§ **Material supplied**:
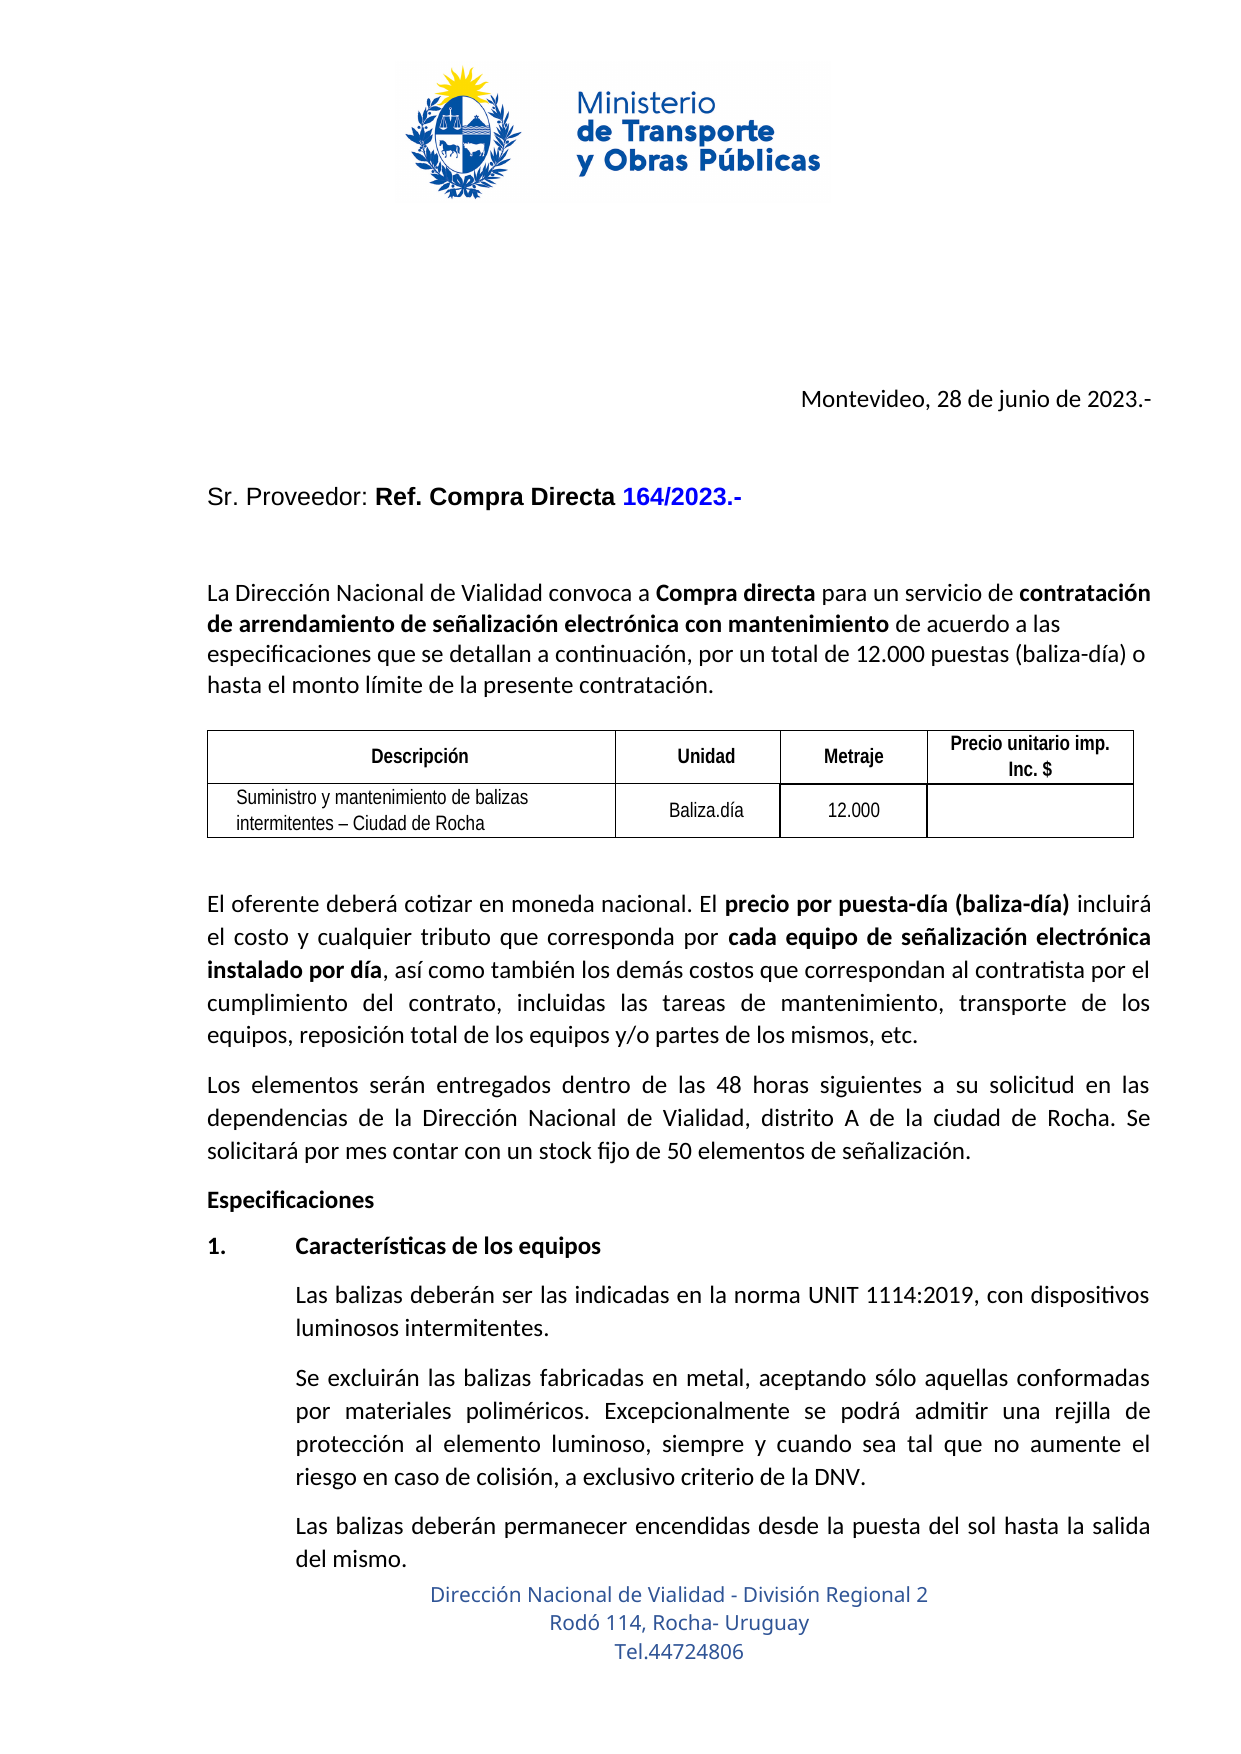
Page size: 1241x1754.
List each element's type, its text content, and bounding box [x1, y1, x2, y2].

text Se excluirán las balizas fabricadas en metal, aceptando sólo aquellas conformadas por materiales poliméricos. Excepcionalmente se podrá admitir una rejilla de protección al elemento luminoso, siempre y cuando sea tal que no aumente el riesgo en caso de colisión, a exclusivo criterio de la DNV. [295, 1362, 1152, 1491]
table_cell Suministro y mantenimiento de balizas intermitentes – Ciudad de Rocha [208, 784, 615, 837]
text Sr. Proveedor: Ref. Compra Directa 164/2023.- [207, 482, 1152, 511]
picture [394, 61, 831, 203]
text Especificaciones [207, 1184, 1152, 1215]
table_header Metraje [781, 731, 927, 783]
table_cell 12.000 [781, 785, 926, 837]
text El oferente deberá cotizar en moneda nacional. El precio por puesta-día (baliza-día) incluirá el costo y cualquier tributo que corresponda por cada equipo de señalización electrónica instalado por día, así como también los demás costos que correspondan al contratista por el cumplimiento del contrato, incluidas las tareas de mantenimiento, transporte de los equipos, reposición total de los equipos y/o partes de los mismos, etc. [207, 888, 1152, 1050]
text Montevideo, 28 de junio de 2023.- [207, 383, 1152, 413]
text Los elementos serán entregados dentro de las 48 horas siguientes a su solicitud en las dependencias de la Dirección Nacional de Vialidad, distrito A de la ciudad de Rocha. Se solicitará por mes contar con un stock fijo de 50 elementos de señalización. [207, 1069, 1152, 1166]
text 1. Características de los equipos [207, 1230, 1152, 1261]
text La Dirección Nacional de Vialidad convoca a Compra directa para un servicio de contratación de arrendamiento de señalización electrónica con mantenimiento de acuerdo a las especificaciones que se detallan a continuación, por un total de 12.000 puestas (baliza-día) o hasta el monto límite de la presente contratación. [207, 577, 1152, 699]
table_cell [928, 785, 1133, 837]
table_header Unidad [616, 731, 780, 783]
table_header Descripción [208, 731, 615, 783]
text Las balizas deberán ser las indicadas en la norma UNIT 1114:2019, con dispositivos luminosos intermitentes. [295, 1279, 1152, 1343]
table_header Precio unitario imp. Inc. $ [928, 731, 1133, 783]
text Las balizas deberán permanecer encendidas desde la puesta del sol hasta la salida del mismo. [295, 1510, 1152, 1574]
table_cell Baliza.día [616, 784, 779, 837]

§ **What you should do**: Search the material above for the word "Compra", then copy out each line that has it.

§ **Task solution**:
text Sr. Proveedor: Ref. Compra Directa 164/2023.- [207, 482, 1152, 511]
text La Dirección Nacional de Vialidad convoca a Compra directa para un servicio de contratación de arrendamiento de señalización electrónica con mantenimiento de acuerdo a las especificaciones que se detallan a continuación, por un total de 12.000 puestas (baliza-día) o hasta el monto límite de la presente contratación. [207, 577, 1152, 699]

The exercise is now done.